Your copy should hold every record exactly and no images.

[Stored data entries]

==*==

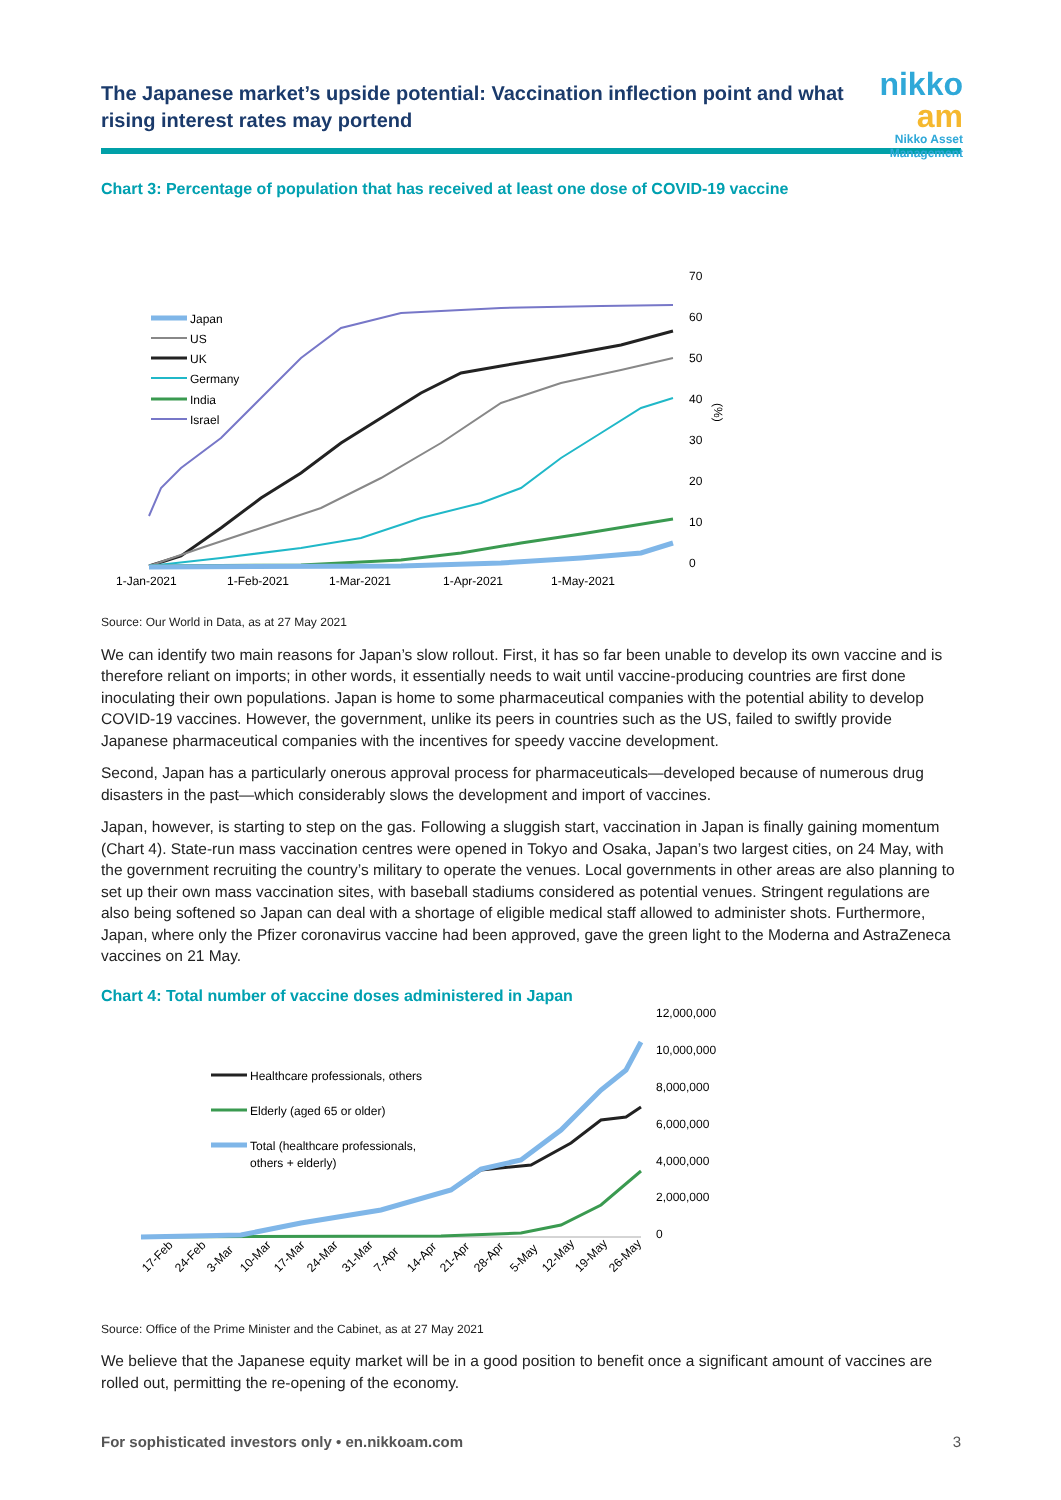The Japanese market’s upside potential: Vaccination inflection point and what rising interest rates may portend
nikko am
Nikko Asset Management
Chart 3: Percentage of population that has received at least one dose of COVID-19 vaccine
70
60
50
40
30
20
10
0
(%)
1-Jan-2021
1-Feb-2021
1-Mar-2021
1-Apr-2021
1-May-2021
Japan
US
UK
Germany
India
Israel
Source: Our World in Data, as at 27 May 2021
We can identify two main reasons for Japan’s slow rollout. First, it has so far been unable to develop its own vaccine and is therefore reliant on imports; in other words, it essentially needs to wait until vaccine-producing countries are first done inoculating their own populations. Japan is home to some pharmaceutical companies with the potential ability to develop COVID-19 vaccines. However, the government, unlike its peers in countries such as the US, failed to swiftly provide Japanese pharmaceutical companies with the incentives for speedy vaccine development.
Second, Japan has a particularly onerous approval process for pharmaceuticals—developed because of numerous drug disasters in the past—which considerably slows the development and import of vaccines.
Japan, however, is starting to step on the gas. Following a sluggish start, vaccination in Japan is finally gaining momentum (Chart 4). State-run mass vaccination centres were opened in Tokyo and Osaka, Japan’s two largest cities, on 24 May, with the government recruiting the country’s military to operate the venues. Local governments in other areas are also planning to set up their own mass vaccination sites, with baseball stadiums considered as potential venues. Stringent regulations are also being softened so Japan can deal with a shortage of eligible medical staff allowed to administer shots. Furthermore, Japan, where only the Pfizer coronavirus vaccine had been approved, gave the green light to the Moderna and AstraZeneca vaccines on 21 May.
Chart 4: Total number of vaccine doses administered in Japan
12,000,000
10,000,000
8,000,000
6,000,000
4,000,000
2,000,000
0
Healthcare professionals, others
Elderly (aged 65 or older)
Total (healthcare professionals,
others + elderly)
17-Feb
24-Feb
3-Mar
10-Mar
17-Mar
24-Mar
31-Mar
7-Apr
14-Apr
21-Apr
28-Apr
5-May
12-May
19-May
26-May
Source: Office of the Prime Minister and the Cabinet, as at 27 May 2021
We believe that the Japanese equity market will be in a good position to benefit once a significant amount of vaccines are rolled out, permitting the re-opening of the economy.
For sophisticated investors only • en.nikkoam.com 3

==*==

Reply:
The Japanese market’s upside potential: Vaccination inflection point and what rising interest rates may portend
nikko am
Nikko Asset Management
Chart 3: Percentage of population that has received at least one dose of COVID-19 vaccine
70
60
50
40
30
20
10
0
(%)
1-Jan-2021
1-Feb-2021
1-Mar-2021
1-Apr-2021
1-May-2021
Japan
US
UK
Germany
India
Israel
Source: Our World in Data, as at 27 May 2021
We can identify two main reasons for Japan’s slow rollout. First, it has so far been unable to develop its own vaccine and is therefore reliant on imports; in other words, it essentially needs to wait until vaccine-producing countries are first done inoculating their own populations. Japan is home to some pharmaceutical companies with the potential ability to develop COVID-19 vaccines. However, the government, unlike its peers in countries such as the US, failed to swiftly provide Japanese pharmaceutical companies with the incentives for speedy vaccine development.
Second, Japan has a particularly onerous approval process for pharmaceuticals—developed because of numerous drug disasters in the past—which considerably slows the development and import of vaccines.
Japan, however, is starting to step on the gas. Following a sluggish start, vaccination in Japan is finally gaining momentum (Chart 4). State-run mass vaccination centres were opened in Tokyo and Osaka, Japan’s two largest cities, on 24 May, with the government recruiting the country’s military to operate the venues. Local governments in other areas are also planning to set up their own mass vaccination sites, with baseball stadiums considered as potential venues. Stringent regulations are also being softened so Japan can deal with a shortage of eligible medical staff allowed to administer shots. Furthermore, Japan, where only the Pfizer coronavirus vaccine had been approved, gave the green light to the Moderna and AstraZeneca vaccines on 21 May.
Chart 4: Total number of vaccine doses administered in Japan
12,000,000
10,000,000
8,000,000
6,000,000
4,000,000
2,000,000
0
Healthcare professionals, others
Elderly (aged 65 or older)
Total (healthcare professionals,
others + elderly)
17-Feb
24-Feb
3-Mar
10-Mar
17-Mar
24-Mar
31-Mar
7-Apr
14-Apr
21-Apr
28-Apr
5-May
12-May
19-May
26-May
Source: Office of the Prime Minister and the Cabinet, as at 27 May 2021
We believe that the Japanese equity market will be in a good position to benefit once a significant amount of vaccines are rolled out, permitting the re-opening of the economy.
For sophisticated investors only • en.nikkoam.com 3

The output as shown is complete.